◆ Testo
********************
1) ad adottare ogni opportuna iniziativa volta all'istituzione di un sistema telematico nazionale ad architettura distribuita per l'archiviazione, l'elaborazione e la trasmissione di dati disponibili in remoto a utenti predeterminati e riconoscibili attraverso specifiche caratteristiche, quale una piattaforma basata su più server reali tra loro collegati in cluster, fisicamente collocati presso uno o più data center;

2) ad assumere iniziative di carattere normativo volte ad ampliare le competenze attribuite all'Autorità per le garanzie nelle comunicazioni includendovi: il controllo del corretto funzionamento del sistema cloud e la legittima fruizione dei dati archiviati da parte dei soggetti ad essa titolati; la vigilanza sul rispetto dei protocolli di sicurezza da parte delle amministrazioni pubbliche; la segnalazione alle autorità competenti di eventuali illeciti civili, penali o amministrativi commessi dalle amministrazioni pubbliche, dai privati cittadini e dagli enti commerciali e non commerciali nell'accesso e nell'utilizzo del sistema cloud;

3) ad adottare ogni opportuna iniziativa per rafforzare il ruolo dell'Italia sul fronte dell'intelligenza artificiale per quanto riguarda l'offerta formativa delle università italiane e le attività di ricerca, anche in sinergia con attori privati;

4) ad adottare ogni opportuna iniziativa per promuovere attività di formazione, ricerca e sviluppo nelle scuole, nelle università e nei centri di ricerca italiani relativamente a tali tecnologie e a sostenerne le applicazioni rispetto alla produzione industriale e ai servizi civili in imprese consolidate e start up innovative per creare nuovi posti di lavoro per le nuove generazioni.
********************
◆ Sezione dati

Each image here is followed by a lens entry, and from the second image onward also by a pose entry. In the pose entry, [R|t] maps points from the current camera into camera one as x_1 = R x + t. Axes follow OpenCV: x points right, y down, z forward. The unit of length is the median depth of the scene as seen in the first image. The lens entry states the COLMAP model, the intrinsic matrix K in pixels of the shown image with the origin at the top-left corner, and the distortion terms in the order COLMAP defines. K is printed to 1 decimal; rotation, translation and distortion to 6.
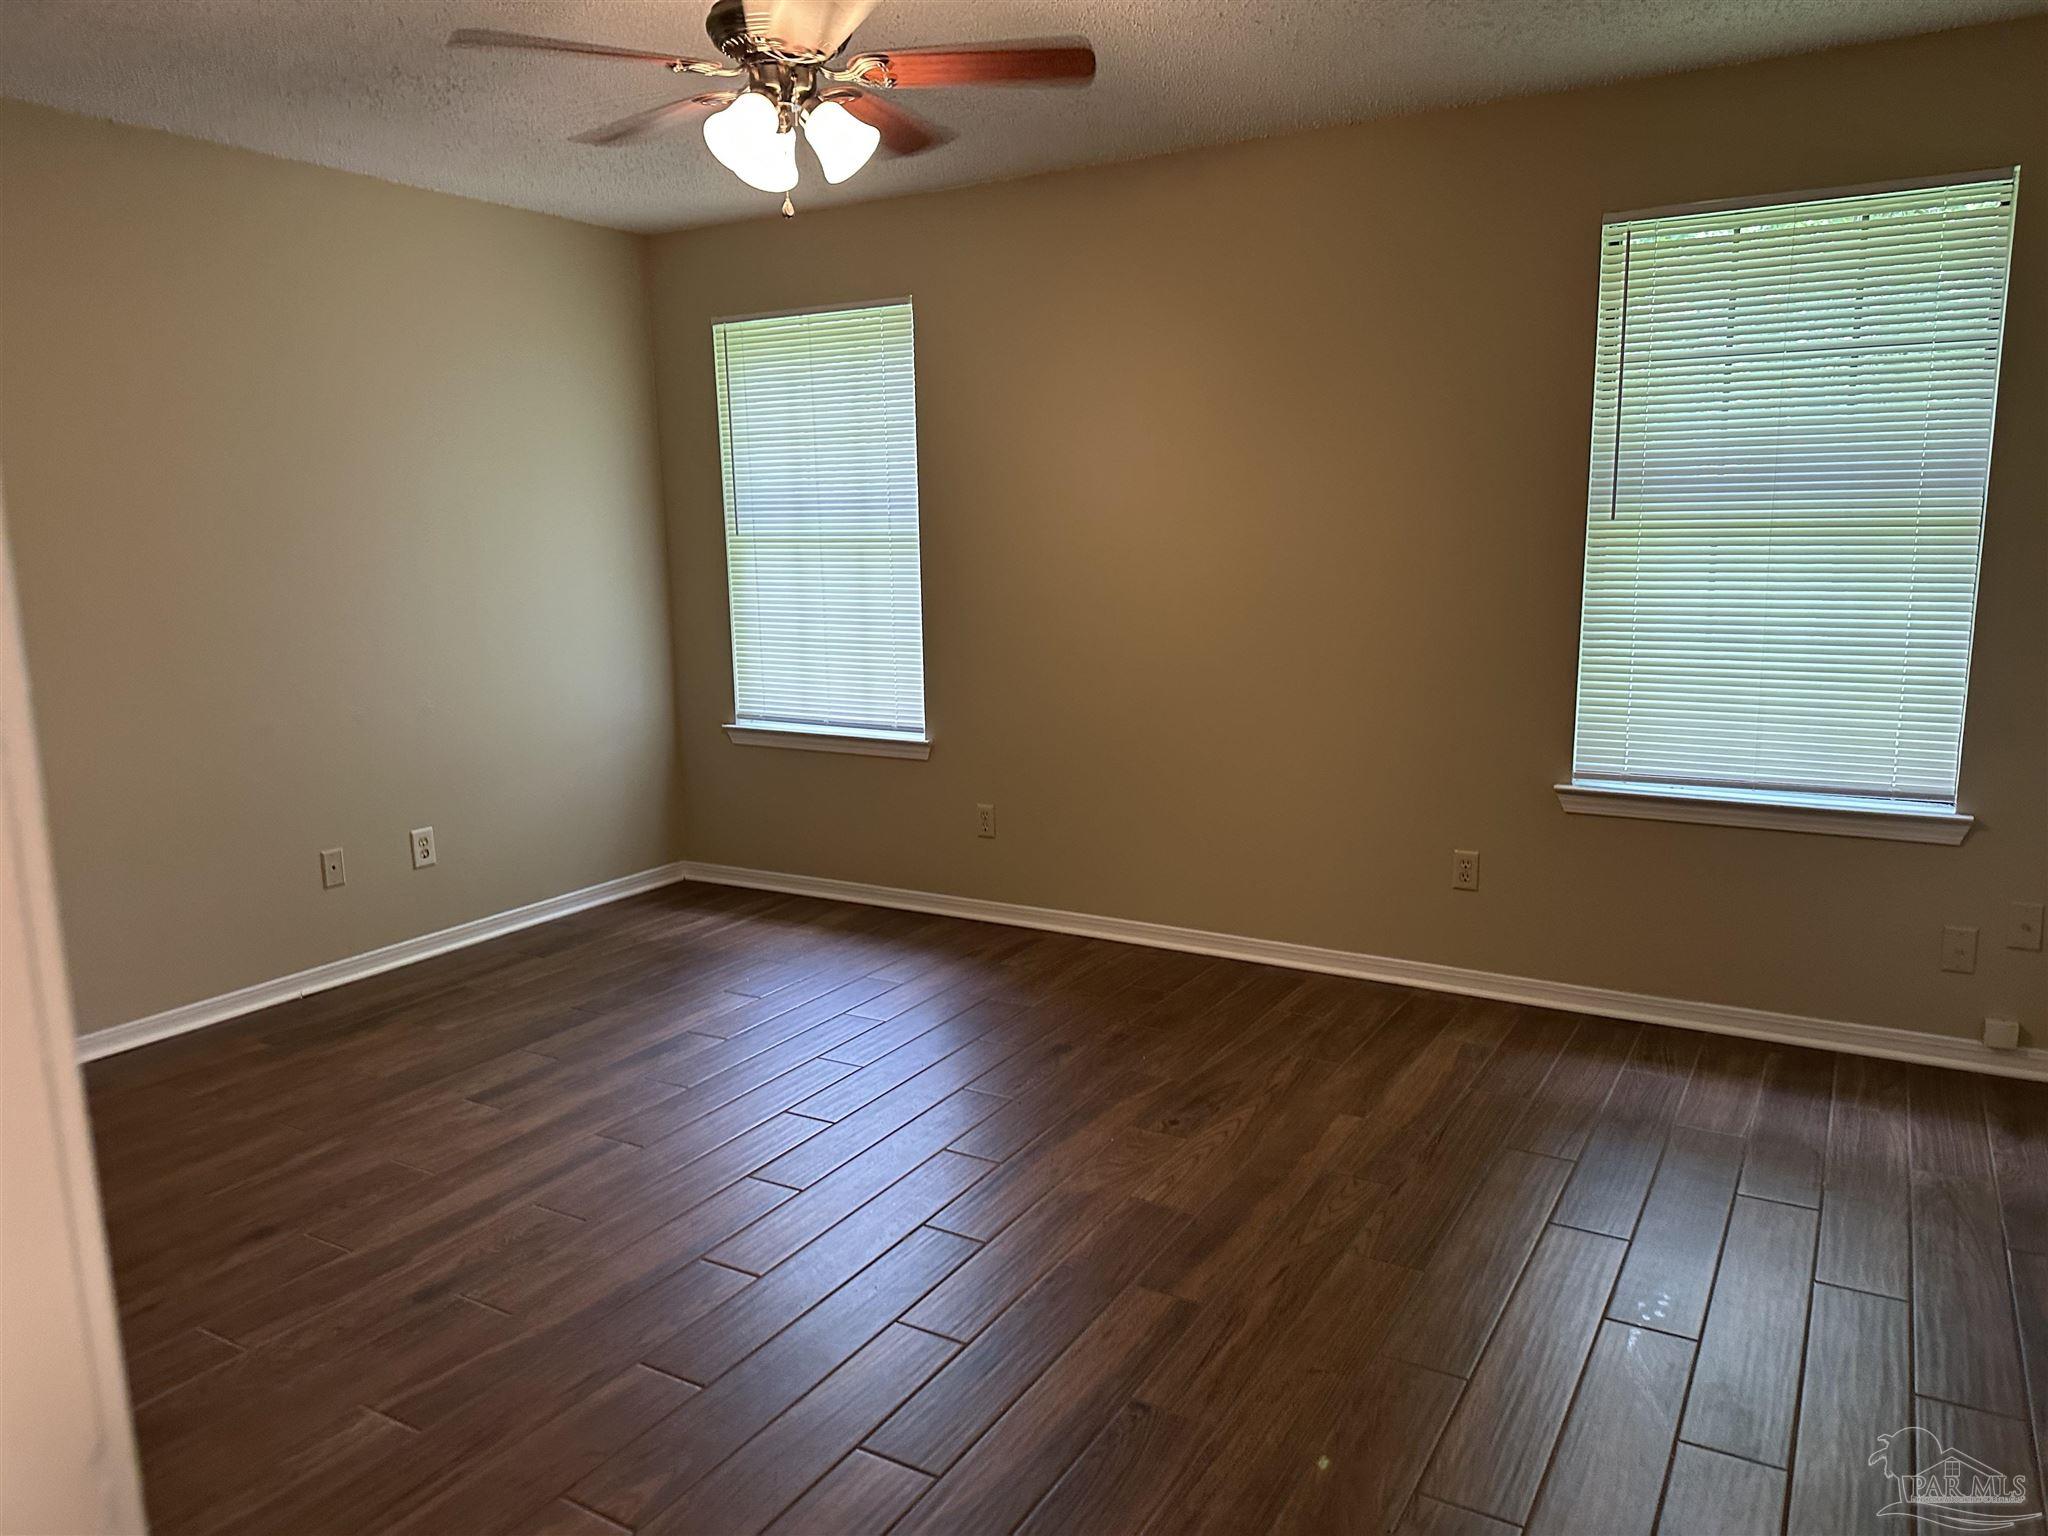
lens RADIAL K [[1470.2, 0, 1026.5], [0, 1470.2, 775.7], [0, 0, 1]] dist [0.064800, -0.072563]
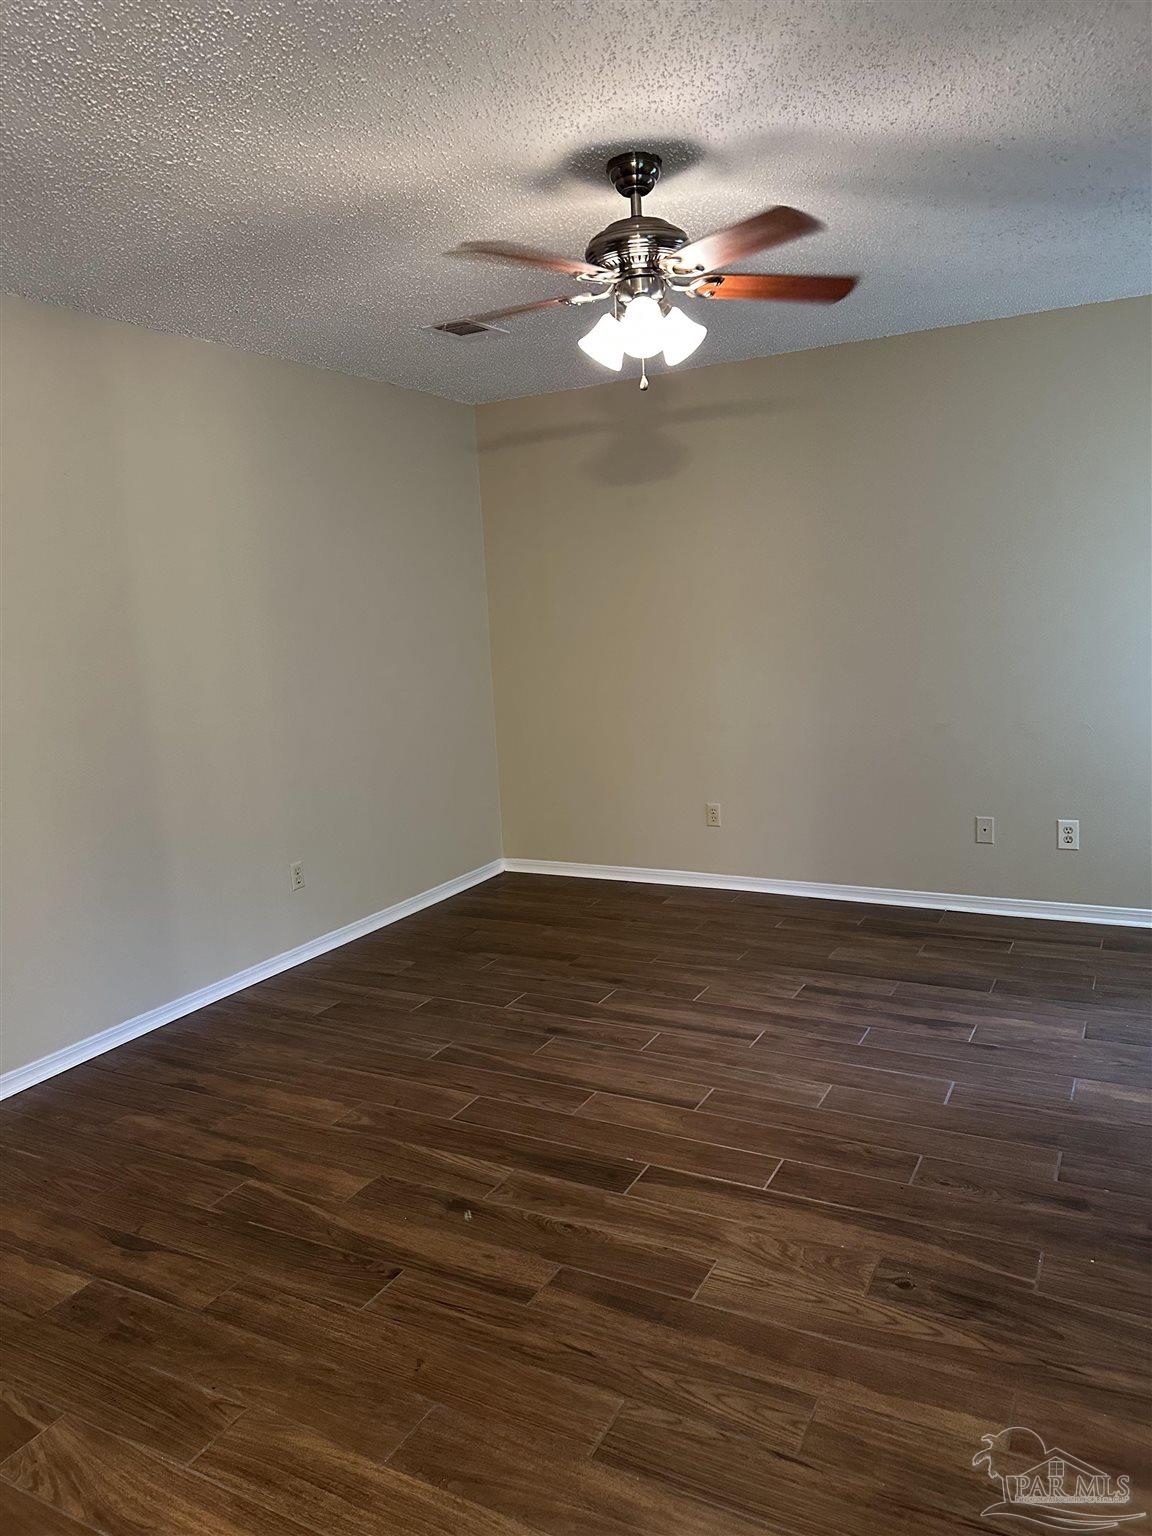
********************
◆ Compiti da svolgere
**a.** Secondo il punto 2) del testo, quali competenze andrebbero aggiunte a quelle dell'Autorità per le garanzie nelle comunicazioni? Elencale tutte.
**b.** Cita dal testo il passo che comincia con "4) ad adottare" e prosegue fino a "le nuove generazioni.".
Fai riferimento unicamente al testo.

◆ Risposte ai compiti
**a.**
- il controllo del corretto funzionamento del sistema cloud e la legittima fruizione dei dati archiviati da parte dei soggetti ad essa titolati
- la vigilanza sul rispetto dei protocolli di sicurezza da parte delle amministrazioni pubbliche
- la segnalazione alle autorità competenti di eventuali illeciti civili, penali o amministrativi commessi dalle amministrazioni pubbliche, dai privati cittadini e dagli enti commerciali e non commerciali nell'accesso e nell'utilizzo del sistema cloud

**b.**
4) ad adottare ogni opportuna iniziativa per promuovere attività di formazione, ricerca e sviluppo nelle scuole, nelle università e nei centri di ricerca italiani relativamente a tali tecnologie e a sostenerne le applicazioni rispetto alla produzione industriale e ai servizi civili in imprese consolidate e start up innovative per creare nuovi posti di lavoro per le nuove generazioni.